Bien qu’on soit parfois tenté de croire au « principe de réalité contrariante »[1] qui énonce qu’il suffit que nous désirions qu’un événement se produise pour que la probabilité qu’il arrive s’en trouve réduite, on doit convenir que c’est le type de vœu que nous formulons qui, en réalité, explique qu’une faible proportion d’entre eux se réalisent[2]. L’explication de l’aphorisme de Lichtenberg résiderait ainsi dans un biais de sélection des vœux : parmi tous les événements souhaitables, nous nous porterions préférentiellement, pour formuler les vœux que nous adressons à autrui, sur ceux dont la probabilité est suffisamment éloignée de 1. On peut supposer qu’une règle implicite du jeu social des vœux nous recommande de souhaiter quelque chose qui n’est pas certain. Comme le faisait récemment remarquer Phersu, c’est en prenant de l’âge, lorsqu’il va de moins en moins de soi d’être en bonne santé, que nous en venons à prendre au sérieux les vœux de bonne santé. Quelqu’un qui ne respecterait pas l’usage, et souhaiterait à ses semblables quelque chose qui doit « normalement » arriver, susciterait une forme de malaise. Imaginons, par exemple, que quelqu’un nous souhaite d’être encore en vie le lendemain alors que nous sommes en pleine santé, il attirerait ainsi notre attention sur la probabilité – certes faible – que ce ne soit pas le cas, ce qui ne serait pas pour nous mettre de bonne humeur, peut-être même en viendrait-on à craindre qu’il nous porte la poisse.

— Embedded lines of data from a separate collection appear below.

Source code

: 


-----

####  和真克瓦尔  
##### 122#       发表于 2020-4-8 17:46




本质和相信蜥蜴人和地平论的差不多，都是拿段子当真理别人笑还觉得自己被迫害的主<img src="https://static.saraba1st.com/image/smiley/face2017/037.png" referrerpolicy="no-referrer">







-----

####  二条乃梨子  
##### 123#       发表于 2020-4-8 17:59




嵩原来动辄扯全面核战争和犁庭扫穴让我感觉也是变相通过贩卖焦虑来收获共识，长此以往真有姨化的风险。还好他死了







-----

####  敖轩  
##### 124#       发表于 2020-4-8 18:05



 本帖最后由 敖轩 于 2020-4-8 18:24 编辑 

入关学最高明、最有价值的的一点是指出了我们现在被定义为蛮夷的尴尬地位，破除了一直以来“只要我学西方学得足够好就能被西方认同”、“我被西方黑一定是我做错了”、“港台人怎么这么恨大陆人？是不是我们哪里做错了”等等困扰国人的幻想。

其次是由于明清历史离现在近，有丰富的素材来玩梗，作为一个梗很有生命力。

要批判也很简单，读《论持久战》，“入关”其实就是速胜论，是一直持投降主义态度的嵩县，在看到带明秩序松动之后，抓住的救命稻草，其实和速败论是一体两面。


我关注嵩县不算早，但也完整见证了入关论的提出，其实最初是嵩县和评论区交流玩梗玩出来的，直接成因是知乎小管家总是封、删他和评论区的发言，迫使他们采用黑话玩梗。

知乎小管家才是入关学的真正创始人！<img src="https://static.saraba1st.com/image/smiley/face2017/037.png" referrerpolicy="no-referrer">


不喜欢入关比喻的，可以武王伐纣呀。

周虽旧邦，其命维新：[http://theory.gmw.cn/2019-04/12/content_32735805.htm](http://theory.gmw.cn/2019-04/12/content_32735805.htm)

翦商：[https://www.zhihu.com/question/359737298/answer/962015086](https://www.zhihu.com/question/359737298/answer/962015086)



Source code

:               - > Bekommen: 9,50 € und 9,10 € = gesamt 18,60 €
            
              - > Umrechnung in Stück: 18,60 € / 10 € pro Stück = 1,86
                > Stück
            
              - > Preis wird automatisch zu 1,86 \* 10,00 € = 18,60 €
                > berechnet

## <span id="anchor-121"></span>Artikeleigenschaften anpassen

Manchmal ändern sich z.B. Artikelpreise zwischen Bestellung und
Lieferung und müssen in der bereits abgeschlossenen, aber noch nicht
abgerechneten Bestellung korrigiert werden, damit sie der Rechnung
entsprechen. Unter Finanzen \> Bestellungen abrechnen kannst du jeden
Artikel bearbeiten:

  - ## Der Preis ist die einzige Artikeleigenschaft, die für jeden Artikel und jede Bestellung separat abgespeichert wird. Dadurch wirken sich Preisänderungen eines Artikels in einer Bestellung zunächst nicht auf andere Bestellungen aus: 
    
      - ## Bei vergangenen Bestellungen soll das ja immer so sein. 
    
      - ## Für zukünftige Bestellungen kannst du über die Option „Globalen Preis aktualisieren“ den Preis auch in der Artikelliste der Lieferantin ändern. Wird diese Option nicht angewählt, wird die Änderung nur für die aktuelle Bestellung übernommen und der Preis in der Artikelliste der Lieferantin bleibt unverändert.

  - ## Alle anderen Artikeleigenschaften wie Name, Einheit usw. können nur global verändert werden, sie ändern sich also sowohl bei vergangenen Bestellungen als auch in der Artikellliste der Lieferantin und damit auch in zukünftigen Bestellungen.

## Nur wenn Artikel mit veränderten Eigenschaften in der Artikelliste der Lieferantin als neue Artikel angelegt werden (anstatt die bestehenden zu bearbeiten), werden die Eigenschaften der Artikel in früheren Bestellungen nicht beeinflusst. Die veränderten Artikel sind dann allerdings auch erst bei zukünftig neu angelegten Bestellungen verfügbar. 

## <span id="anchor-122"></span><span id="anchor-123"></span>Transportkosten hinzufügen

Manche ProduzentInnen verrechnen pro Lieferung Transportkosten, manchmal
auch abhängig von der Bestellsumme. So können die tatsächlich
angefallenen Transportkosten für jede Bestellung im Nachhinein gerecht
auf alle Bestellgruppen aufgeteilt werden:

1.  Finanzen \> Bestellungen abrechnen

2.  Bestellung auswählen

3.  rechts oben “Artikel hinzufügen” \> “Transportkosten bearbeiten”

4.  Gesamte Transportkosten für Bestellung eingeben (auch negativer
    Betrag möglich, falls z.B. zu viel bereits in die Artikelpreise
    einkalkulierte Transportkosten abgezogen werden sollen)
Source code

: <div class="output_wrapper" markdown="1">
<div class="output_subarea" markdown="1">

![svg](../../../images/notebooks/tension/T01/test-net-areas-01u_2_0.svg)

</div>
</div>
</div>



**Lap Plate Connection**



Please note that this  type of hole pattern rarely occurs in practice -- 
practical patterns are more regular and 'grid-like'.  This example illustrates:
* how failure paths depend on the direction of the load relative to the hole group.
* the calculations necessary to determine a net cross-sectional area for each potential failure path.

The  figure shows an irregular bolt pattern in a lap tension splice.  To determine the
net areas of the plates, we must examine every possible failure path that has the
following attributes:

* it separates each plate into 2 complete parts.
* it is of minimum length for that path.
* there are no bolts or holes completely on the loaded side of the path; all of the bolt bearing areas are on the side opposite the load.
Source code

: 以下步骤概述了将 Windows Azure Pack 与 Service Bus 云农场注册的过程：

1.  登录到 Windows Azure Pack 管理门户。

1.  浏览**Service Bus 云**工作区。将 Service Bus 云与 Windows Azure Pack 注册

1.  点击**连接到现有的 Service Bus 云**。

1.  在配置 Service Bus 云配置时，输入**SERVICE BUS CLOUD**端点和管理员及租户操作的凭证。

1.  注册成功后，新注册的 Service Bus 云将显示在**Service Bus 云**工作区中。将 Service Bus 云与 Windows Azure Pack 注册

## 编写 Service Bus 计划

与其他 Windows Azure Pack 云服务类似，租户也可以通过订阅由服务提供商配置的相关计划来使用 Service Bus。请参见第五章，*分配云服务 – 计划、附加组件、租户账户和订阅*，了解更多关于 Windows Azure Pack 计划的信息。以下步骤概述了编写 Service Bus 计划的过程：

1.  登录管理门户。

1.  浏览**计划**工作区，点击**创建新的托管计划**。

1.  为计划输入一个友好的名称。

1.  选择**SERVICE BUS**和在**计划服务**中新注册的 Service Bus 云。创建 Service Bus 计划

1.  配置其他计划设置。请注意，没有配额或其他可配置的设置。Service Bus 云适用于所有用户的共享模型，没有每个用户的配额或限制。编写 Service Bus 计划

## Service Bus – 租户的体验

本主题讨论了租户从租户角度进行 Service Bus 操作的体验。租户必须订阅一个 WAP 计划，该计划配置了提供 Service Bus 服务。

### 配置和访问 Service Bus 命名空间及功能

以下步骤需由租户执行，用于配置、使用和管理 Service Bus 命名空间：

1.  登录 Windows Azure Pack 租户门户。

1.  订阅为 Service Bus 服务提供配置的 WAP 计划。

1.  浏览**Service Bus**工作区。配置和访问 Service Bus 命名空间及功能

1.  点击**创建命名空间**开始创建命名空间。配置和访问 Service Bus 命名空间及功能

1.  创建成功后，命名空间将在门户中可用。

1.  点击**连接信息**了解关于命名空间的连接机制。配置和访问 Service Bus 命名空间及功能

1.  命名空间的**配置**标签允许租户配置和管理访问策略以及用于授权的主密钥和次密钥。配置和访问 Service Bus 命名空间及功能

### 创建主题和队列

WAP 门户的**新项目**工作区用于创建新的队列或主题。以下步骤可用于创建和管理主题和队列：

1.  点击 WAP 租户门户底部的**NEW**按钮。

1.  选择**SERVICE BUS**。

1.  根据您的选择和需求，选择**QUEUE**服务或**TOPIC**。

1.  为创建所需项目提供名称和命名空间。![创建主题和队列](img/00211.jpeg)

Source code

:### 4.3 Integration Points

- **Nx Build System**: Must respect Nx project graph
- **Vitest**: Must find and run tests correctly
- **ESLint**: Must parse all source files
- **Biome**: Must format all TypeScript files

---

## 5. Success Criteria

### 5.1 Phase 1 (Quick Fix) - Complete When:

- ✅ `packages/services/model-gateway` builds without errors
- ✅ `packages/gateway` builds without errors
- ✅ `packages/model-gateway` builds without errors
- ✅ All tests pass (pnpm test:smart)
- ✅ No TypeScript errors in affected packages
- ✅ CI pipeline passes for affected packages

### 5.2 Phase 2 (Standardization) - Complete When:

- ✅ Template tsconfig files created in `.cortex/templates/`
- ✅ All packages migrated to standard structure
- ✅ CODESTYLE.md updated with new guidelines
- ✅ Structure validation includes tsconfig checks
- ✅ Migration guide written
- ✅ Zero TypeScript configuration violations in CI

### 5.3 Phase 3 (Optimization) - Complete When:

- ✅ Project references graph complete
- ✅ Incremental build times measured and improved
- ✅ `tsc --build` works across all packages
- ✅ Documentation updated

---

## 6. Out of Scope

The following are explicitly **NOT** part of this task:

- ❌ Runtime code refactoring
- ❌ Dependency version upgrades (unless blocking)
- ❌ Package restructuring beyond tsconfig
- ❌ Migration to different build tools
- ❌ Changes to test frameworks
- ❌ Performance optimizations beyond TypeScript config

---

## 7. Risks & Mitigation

Ce qui me fait juger que l’aphorisme de Lichtenberg est exagéré, c’est qu’il me semble que la norme implicite de la cérémonie des vœux que je viens d’évoquer est contre-balancée par une autre qui joue en sens opposé. S’il ne convient pas de formuler le vœux qu’arrivent des événements dont la probabilité est trop proche de 1, il ne convient pas non plus de faire porter nos vœux sur des événement dont la probabilité est trop proche de 0. C’est en cela que les vœux que nous adressons à autrui se distinguent de souhaits que nous pouvons former dans notre for intérieur. Comme le fait remarquer Aristote, dans l’extrait de l’Ethique à Nicomaque que je citais l’autre jour, on peut souhaiter l’impossible ; or il me semble qu’il va contre les usages d’adresser à quelqu’un un vœu manifestement impossible. C’est d’autant plus digne d’être remarqué que, les vœux ne nous engageant à rien, ils ne sont pas contraints principe de réalité comme le seraient les promesses. Nous pourrions donc envisager de nous « lâcher » à l’occasion des vœux : souhaiter à un ami joggeur de battre le record du monde du marathon, à un collègue footballeur amateur d’être sélectionné pour la coupe du monde, à un proche muté loin de sa famille d’acquérir le don d’ubiquité. Manifestement quand nous souhaitons aux autres le « meilleur », il faut comprendre « le meilleur dans les limites du possible ». Celui qui s’affranchirait de cette norme passerait pour un hurluberlu et risquerait de commettre des fautes de goût comme de souhaiter un prompt rétablissement à un cancéreux en phase terminale. Cet exemple nous permet peut-être de comprendre la raison de cette norme de (relatif) réalisme des vœux : souhaiter à quelqu’un quelque chose qu’il sait fort bien être impossible c’est remuer le couteau dans la plaie quand le contenu du vœu serait pour lui particulièrement désirable. Peut-être pourrait-on reformuler la norme que j’examine de la manière suivante : il n’est pas convenable de souhaiter à quelqu’un quelque chose qu’il ne serait pas raisonnable de sa part d’espérer.
[1] Ce principe est plus connu sous sa formulation familière : « la vie est une chienne ».
[2] J’ai fait l’impasse sur la distinction entre les vœux dont l’objet est vague et ceux dont l’objet est précis, qui est pourtant importante pour l’appréciation de la probabilité de réalisation.